---- Data supplied

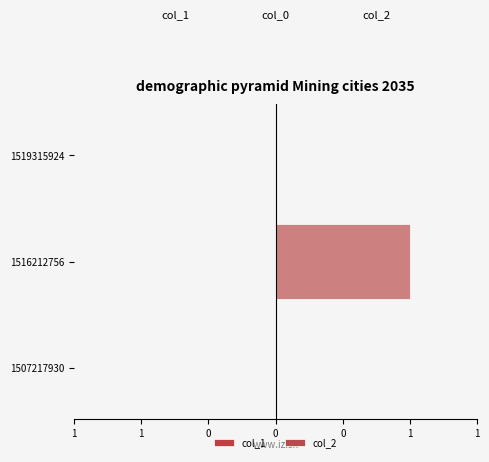

What is the total value across all series at 1516212756?

1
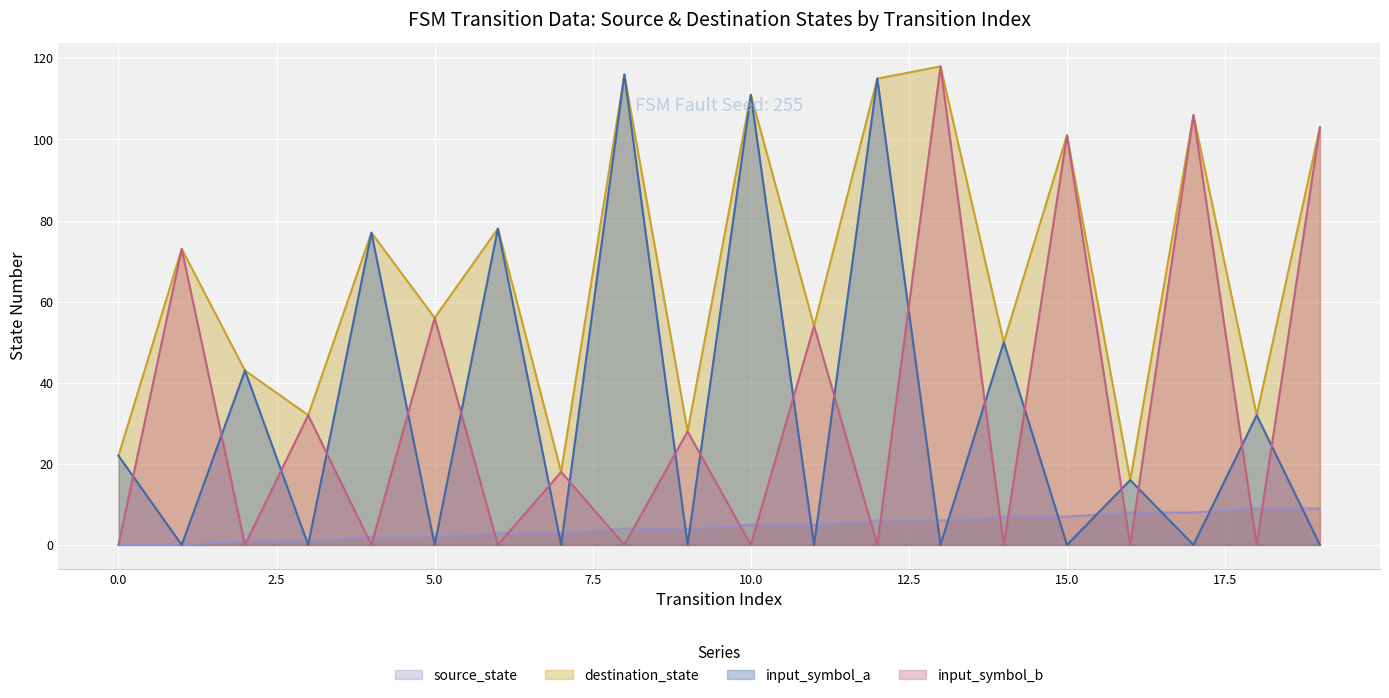

What is the greatest value displayed?

118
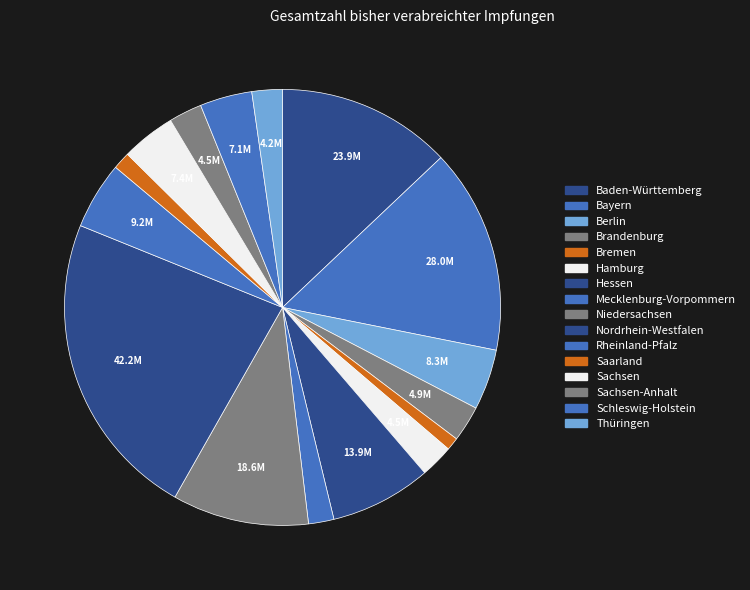

What is the smallest slice in the pie chart?

Bremen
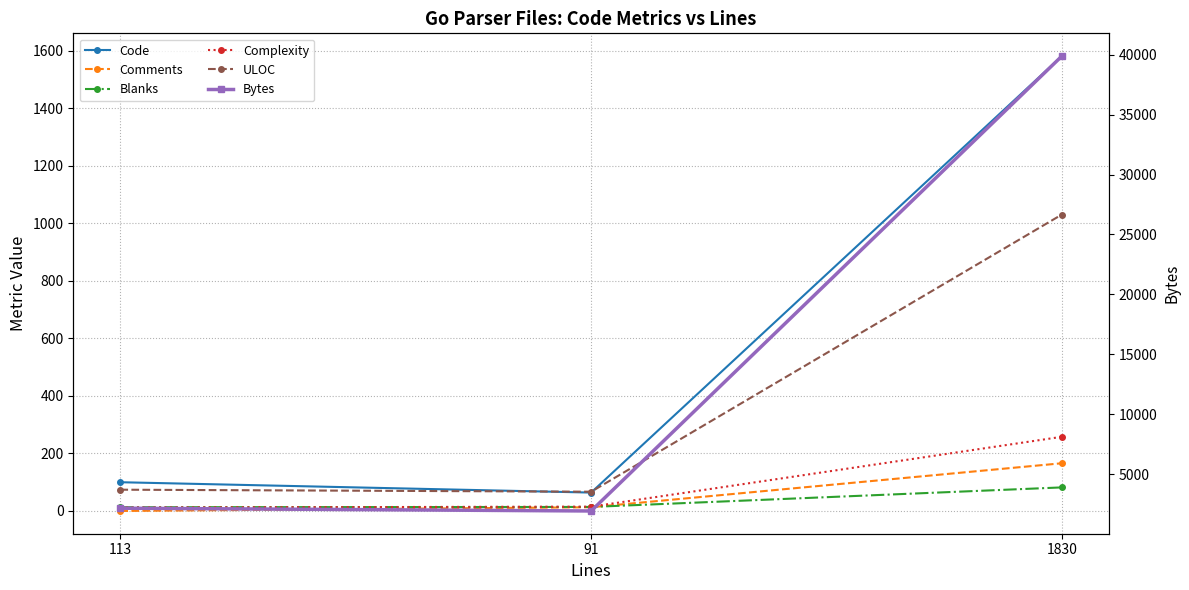

What is the value of the ULOC point at the 2nd from the left?

67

--------

Aim of the exercise: Transcribe the material above word for word, omitting the pictures.

Written solution:
What is the total value across all series at 1516212756?

1

What is the greatest value displayed?

118

What is the smallest slice in the pie chart?

Bremen

What is the value of the ULOC point at the 2nd from the left?

67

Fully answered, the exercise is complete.